Joe the teacher
When I was a student at Stockholm University I was fortunate enough to have had Joe Armstrong teaching the parallel and distributed systems course. Joe was a great teacher and wonderful character.
I have a vivid memory of one of the lectures where Joe came in, waited until everyone was in the lecture hall and started the lecture with throwing his hands up in the air exclaiming “I HATE JAVASCRIPT!”, he had apparently stayed up hacking on something that required javascript and he did not like it. After five to ten minutes of explaining why javascript was bad the lecture continued in ordinary fashion (at least ordinary for Joe).
Although the lectures sometimes would veer of course for some interesting tangent like the best way to learn how something works (implement it), and how to become a better programmer (one way is to just grab a RFC and yes, implement it, preferably with Erlang which of course makes it easy with binary pattern matching).
Joe as a teacher was able to impart the fun of being a programmer.

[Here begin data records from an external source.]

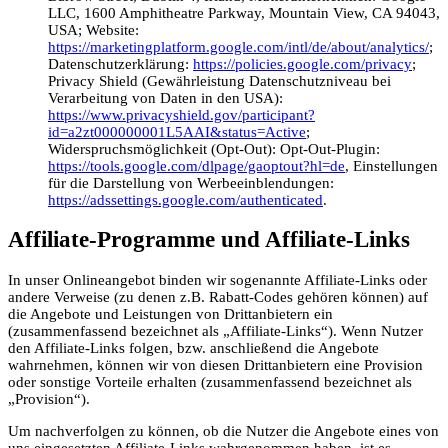
LLC, 1600 Amphitheatre Parkway, Mountain View, CA 94043,
USA; Website:
https://marketingplatform.google.com/intl/de/about/analytics/
;
Datenschutzerklärung:
https://policies.google.com/privacy
;
Privacy Shield (Gewährleistung Datenschutzniveau bei
Verarbeitung von Daten in den USA):
https://www.privacyshield.gov/participant?
id=a2zt000000001L5AAI&status=Active
;
Widerspruchsmöglichkeit (Opt-Out): Opt-Out-Plugin:
https://tools.google.com/dlpage/gaoptout?hl=de
, Einstellungen
für die Darstellung von Werbeeinblendungen:
https://adssettings.google.com/authenticated
.
Affiliate-Programme und Affiliate-Links
In unser Onlineangebot binden wir sogenannte Affiliate-Links oder
andere Verweise (zu denen z.B. Rabatt-Codes gehören können) auf
die Angebote und Leistungen von Drittanbietern ein
(zusammenfassend bezeichnet als „Affiliate-Links“). Wenn Nutzer
den Affiliate-Links folgen, bzw. anschließend die Angebote
wahrnehmen, können wir von diesen Drittanbietern eine Provision
oder sonstige Vorteile erhalten (zusammenfassend bezeichnet als
„Provision“).
Um nachverfolgen zu können, ob die Nutzer die Angebote eines von
uns eingesetzten Affiliate-Links wahrgenommen haben, ist es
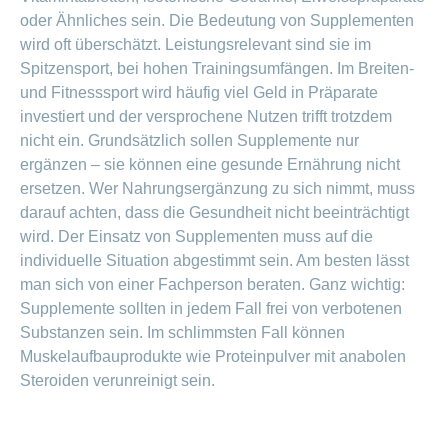
oder Ähnliches sein. Die Bedeutung von Supplementen
wird oft überschätzt. Leistungsrelevant sind sie im
Spitzensport, bei hohen Trainingsumfängen. Im Breiten-
und Fitnesssport wird häufig viel Geld in Präparate
investiert und der versprochene Nutzen trifft trotzdem
nicht ein. Grundsätzlich sollen Supplemente nur
ergänzen – sie können eine gesunde Ernährung nicht
ersetzen. Wer Nahrungsergänzung zu sich nimmt, muss
darauf achten, dass die Gesundheit nicht beeinträchtigt
wird. Der Einsatz von Supplementen muss auf die
individuelle Situation abgestimmt sein. Am besten lässt
man sich von einer Fachperson beraten. Ganz wichtig:
Supplemente sollten in jedem Fall frei von verbotenen
Substanzen sein. Im schlimmsten Fall können
Muskelaufbauprodukte wie Proteinpulver mit anabolen
Steroiden verunreinigt sein.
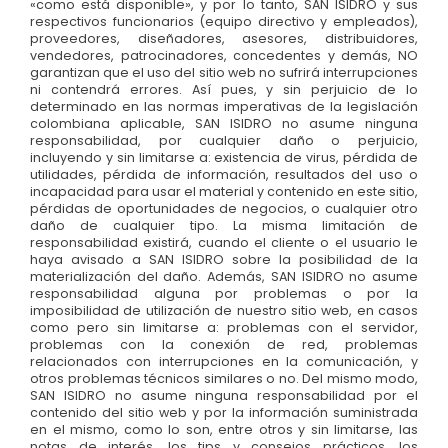
«como está disponible», y por lo tanto, SAN ISIDRO y sus
respectivos funcionarios (equipo directivo y empleados),
proveedores, diseñadores, asesores, distribuidores,
vendedores, patrocinadores, concedentes y demás, NO
garantizan que el uso del sitio web no sufrirá interrupciones
ni contendrá errores. Así pues, y sin perjuicio de lo
determinado en las normas imperativas de la legislación
colombiana aplicable, SAN ISIDRO no asume ninguna
responsabilidad, por cualquier daño o perjuicio,
incluyendo y sin limitarse a: existencia de virus, pérdida de
utilidades, pérdida de información, resultados del uso o
incapacidad para usar el material y contenido en este sitio,
pérdidas de oportunidades de negocios, o cualquier otro
daño de cualquier tipo. La misma limitación de
responsabilidad existirá, cuando el cliente o el usuario le
haya avisado a SAN ISIDRO sobre la posibilidad de la
materialización del daño. Además, SAN ISIDRO no asume
responsabilidad alguna por problemas o por la
imposibilidad de utilización de nuestro sitio web, en casos
como pero sin limitarse a: problemas con el servidor,
problemas con la conexión de red, problemas
relacionados con interrupciones en la comunicación, y
otros problemas técnicos similares o no. Del mismo modo,
SAN ISIDRO no asume ninguna responsabilidad por el
contenido del sitio web y por la información suministrada
en el mismo, como lo son, entre otros y sin limitarse, las
notas de interés, los tips y consejos prácticos, los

The fun of just doing stuff to learn.
Another of my favorite memories of Joe was when he got me into the Erlang User Conference. Since I’d shown some interest he thought that I should go and asked me to email him when the conference was near. The course ended and just as he said I emailed him and he got me in. We didn’t interact much after the course I had with him. I met him one or two years after university at an erlang meetup where he was going to present the beginnings of the sonic pi stuff he did with Sam Aaron. Enthusiastic as ever about this new project.
To me, Joe was the model hacker. He was curious and wanted to know stuff. He always seemed to be hacking on something new and was eager to tell anyone who wanted to know. I had the great fortune to get to know Joe somewhat during a period of time and learn from him. I’ll cherish my memories and interactions with and of Joe, I learned a lot from him and I will miss him greatly.